Para prajurit di tembok kota tanpa sadar menoleh dan melihat sebuah gerbang spasial di sebelah utara Kota Singa.
Bau darah yang menyengat berasal dari dalam.
Kabut merah tua mengaburkan pandangan mereka. Mereka tidak bisa melihat apa yang ada di dalam dari luar. Namun, raungan dan teriakan itu sangat menakutkan. Hal itu membuat orang-orang merinding.
Seolah-olah tempat jahat yang mengerikan tersembunyi di balik celah spasial itu.
Richard menerimanya, dan Kota Singa membentuk sistem pertahanan baru sesuai dengan ritmenya.
Richard mengasah pedangnya untuk pertempuran. Tiba-tiba dia mendengar notifikasi sistem.
[Ding~ Lord Saint of Light telah memimpin pasukan untuk merebut obelisk pertama (Kecil). Semua hadiah diperoleh x2. Tambahan: 1 item aneh.]
[Untuk merekam momen-momen seru, Anda dapat masuk ke ruang siaran langsung dan memulai siaran langsung pesawat lain.]
“Seorang bangsawan untuk mengambil alih obelisk?”
Richard mengerutkan kening.
Itu bukanlah poin utamanya. Sistem tersebut memberikan hadiah tambahan kepada para pemain yang berhasil menaklukkan obelisk. Itulah poin utamanya.
Terlebih lagi, mereka bahkan mulai melakukan siaran langsung.
Ia langsung merasa bahwa obelisk itu jauh lebih penting daripada yang ia duga.
******
Di Kerajaan Ell.
Seorang pengkhianat keji muncul di aula utama istana.
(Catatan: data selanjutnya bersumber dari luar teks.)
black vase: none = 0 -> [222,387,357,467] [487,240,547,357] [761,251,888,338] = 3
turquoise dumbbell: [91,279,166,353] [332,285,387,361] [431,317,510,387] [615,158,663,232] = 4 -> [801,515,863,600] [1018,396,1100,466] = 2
Sang Adipati Darah yang Mengamuk mengenakan jubah merah darah dan mahkota merah di kepalanya. Dia duduk di atas singgasana yang bertatahkan berbagai macam permata.
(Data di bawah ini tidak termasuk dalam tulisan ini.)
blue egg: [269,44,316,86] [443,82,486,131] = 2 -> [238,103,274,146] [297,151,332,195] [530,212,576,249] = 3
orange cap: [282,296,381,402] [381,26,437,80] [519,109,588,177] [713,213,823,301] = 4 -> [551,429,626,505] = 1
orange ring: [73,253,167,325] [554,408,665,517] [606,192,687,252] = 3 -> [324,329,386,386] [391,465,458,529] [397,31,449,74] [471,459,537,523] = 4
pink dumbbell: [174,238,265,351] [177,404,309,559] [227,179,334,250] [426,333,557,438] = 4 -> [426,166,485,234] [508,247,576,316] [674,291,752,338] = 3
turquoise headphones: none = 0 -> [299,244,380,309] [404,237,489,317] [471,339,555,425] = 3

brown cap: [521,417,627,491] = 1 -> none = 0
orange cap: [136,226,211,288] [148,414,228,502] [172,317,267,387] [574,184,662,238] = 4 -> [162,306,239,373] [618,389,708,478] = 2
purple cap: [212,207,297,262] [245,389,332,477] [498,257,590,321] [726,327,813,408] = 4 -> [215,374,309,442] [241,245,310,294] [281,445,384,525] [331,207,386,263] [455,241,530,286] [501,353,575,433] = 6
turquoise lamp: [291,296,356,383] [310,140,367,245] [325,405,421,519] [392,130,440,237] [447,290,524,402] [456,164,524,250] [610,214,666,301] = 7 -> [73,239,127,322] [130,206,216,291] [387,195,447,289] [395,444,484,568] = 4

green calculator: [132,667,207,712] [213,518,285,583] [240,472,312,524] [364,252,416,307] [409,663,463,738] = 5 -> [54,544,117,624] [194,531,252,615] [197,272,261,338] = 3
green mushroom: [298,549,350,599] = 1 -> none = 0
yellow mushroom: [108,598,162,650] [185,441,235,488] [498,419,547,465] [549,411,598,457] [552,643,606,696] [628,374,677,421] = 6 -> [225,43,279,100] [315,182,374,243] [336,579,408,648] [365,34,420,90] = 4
Tangan kanannya memegang pedang panjang yang tebal dan berat, sementara tangan kirinya memegang kain putih untuk membersihkannya.
Benda itu kaku dan tidak tajam, dan beberapa lubang besar dan kecil muncul di permukaannya. Namun, hal itu memancarkan aura yang ganas dan penuh kekerasan.
Pedang itu akan bersinar lebih terang, dan rasa dinginnya akan semakin terasa setiap kali dia mengusapnya.
Wajah persegi yang bermartabat itu dipenuhi dengan keseriusan yang tak terlukiskan, seolah-olah dia sedang menyembah benda sucinya.
Lebih dari sepuluh sosok dengan aura ganas yang sama diam-diam mengamati tindakannya.
Terdengar suara kain yang digosokkan pada pedang di udara.
Sang Adipati Darah yang Mengamuk perlahan-lahan mengangkat kain putih di tangannya. Pelayan di sampingnya segera mendekat untuk mengambilnya dengan kedua tangan, lalu membungkuk dan pergi.